The retrial comes after the Court of Cassation canceled in 2017 previous jail sentences against the defendants and ordered their retrial, Ahram Online added.
The prosecution charged the defendants with the murder of five people, the attempted murder of 70 others, vandalizing public and private property, the theft of ammunition and weaponry from Port Said’s El-Arab police station, and inciting violence and chaos.
The sentence is not final and can still be challenged in front of the Court of Cassation, according to Ahram Online.
Life imprisonment is 25 years in prison according to Egyptian law.
Badie, the Muslim Brotherhood’s elected eighth chief in 2010, was handed a death sentence in another case for ordering the murder of 10 people in Cairo in 2013.
He also received life imprisonment verdicts in violence-related charges, totaling over 100 years.
In August 2015, Badie and 94 other Muslim Brotherhood leaders were sentenced to life imprisonment by the Port Said Criminal Court, of whom 19 were sentenced in absentia, with a further 76 on the run as fugitives.
An additional 28 others were sentenced to 10 years imprisonment in the same trial, with a total of 68 defendants acquitted of the charges.
What is Muslim Brotherhood?
In Egypt, the Muslim Brotherhood is a Sunni Islamist religious, political, and social movement –considered the largest, best-organized political force in Egypt, with adherents estimated to number between 2 and 2.5 million.
It was founded by Hassan al-Banna in March 1928, the group spread to other Muslim countries but has its largest, or one of its largest, organizations in Egypt, despite a succession of government crackdowns in 1948, 1954, 1965, and 2013 after plots, or alleged plots, of assassination and overthrow were uncovered.
Following the 2011 Egyptian Revolution, it first had great success.

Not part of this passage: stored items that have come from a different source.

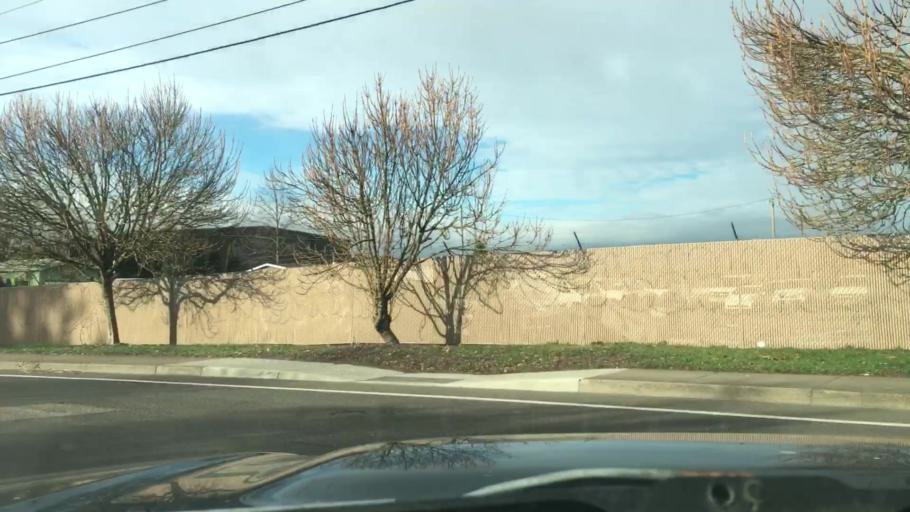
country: US
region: Oregon
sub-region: Lane County
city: Eugene
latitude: 44.0633
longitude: -123.1227
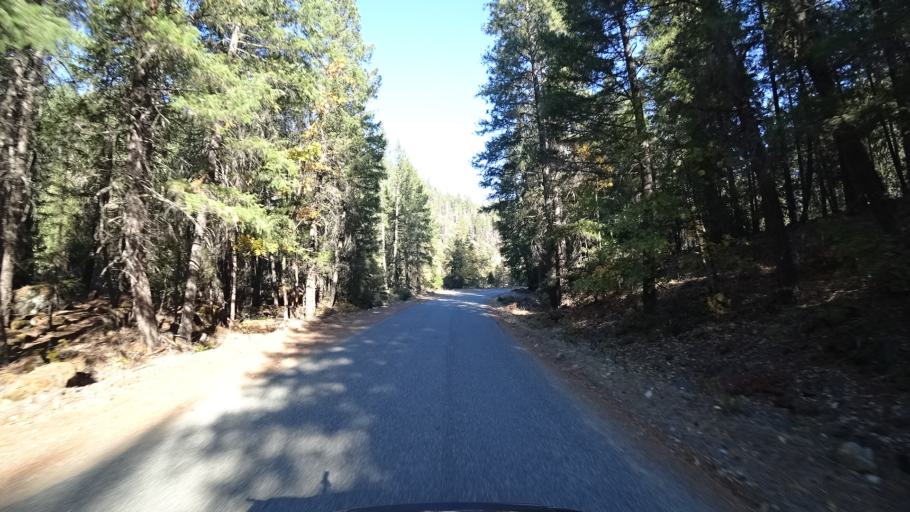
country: US
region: California
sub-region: Siskiyou County
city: Happy Camp
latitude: 41.6465
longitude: -123.1142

It launched a civic political party—the Freedom and Justice Party—to contest elections, which it described as having “the same mission and goals, but different roles” than the Brotherhood and agreeing to honor all Egypt’s international agreements.
The party won almost half the seats in the 2011–12 parliamentary elections, and its candidate, Mohamed Morsi, won the June 2012 presidential election.
However President Mohammad Morsi was overthrown after mass protests within a year and a crackdown ensued that some have called more damaging to the movement than any “in eight decades”. Hundreds of members were killed, and hundreds—including Morsi and most of the Brotherhood’s leadership—were imprisoned. Among the general Egyptian population, a “huge hostility” was felt towards the MB.
In September 2013, an Egyptian court banned the Brotherhood and its associations and ordered that its assets be seized and in December the military-backed interim government declared the movement a terrorist group following the bombing of security directorate building in Mansoura.